= DIRECTIONS FOR THIS TASK =
Please count the lines in the records below that contain the string "True", treating uppercase and lowercase as different. Give only the number.

= STORED DATA =
= = = = = = =

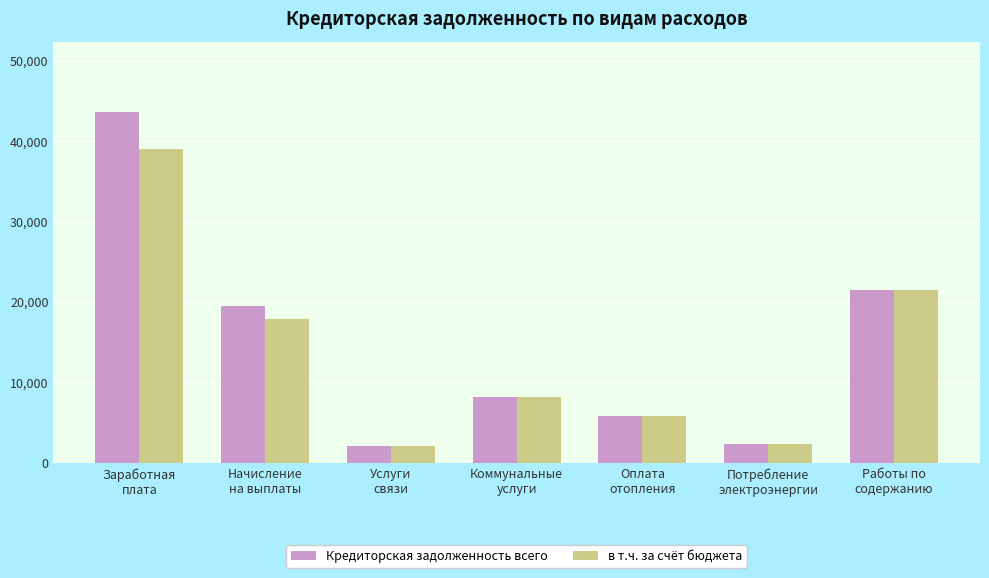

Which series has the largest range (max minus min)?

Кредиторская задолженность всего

= = = = = = =

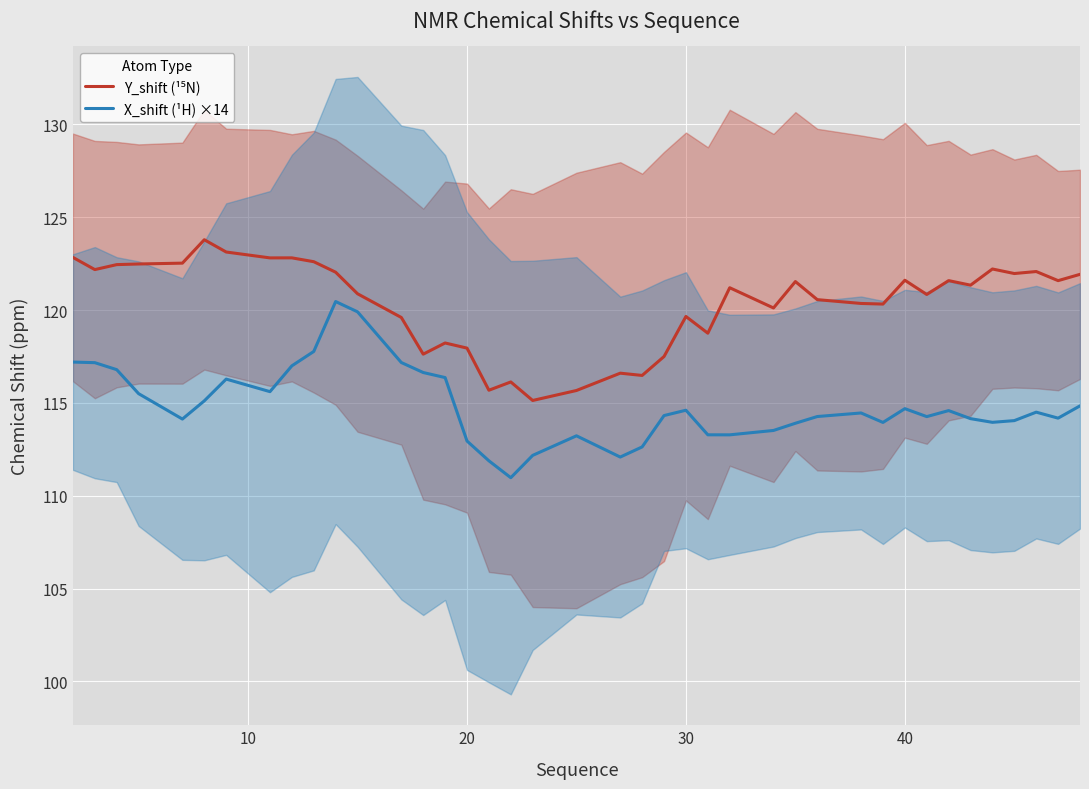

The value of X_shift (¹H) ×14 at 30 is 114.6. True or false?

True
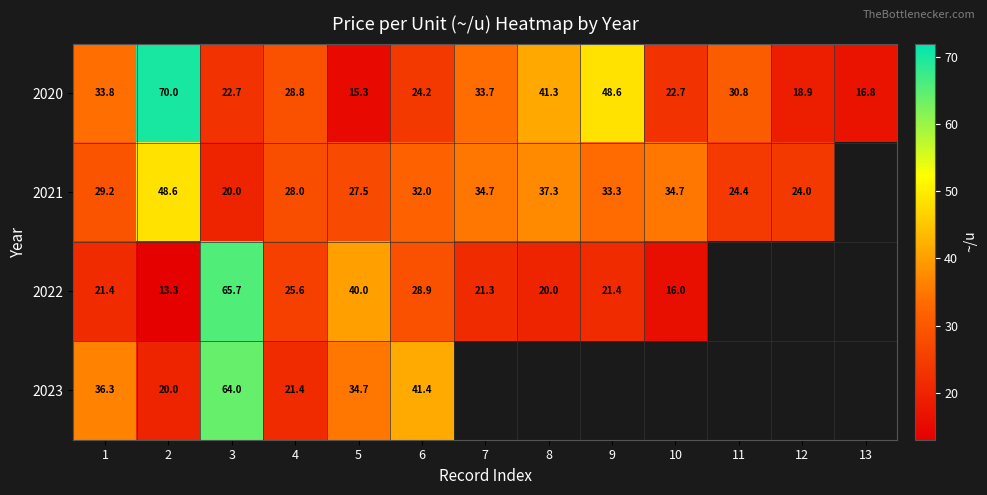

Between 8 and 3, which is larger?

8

= = = = = = =

= WRITTEN ANSWER =
2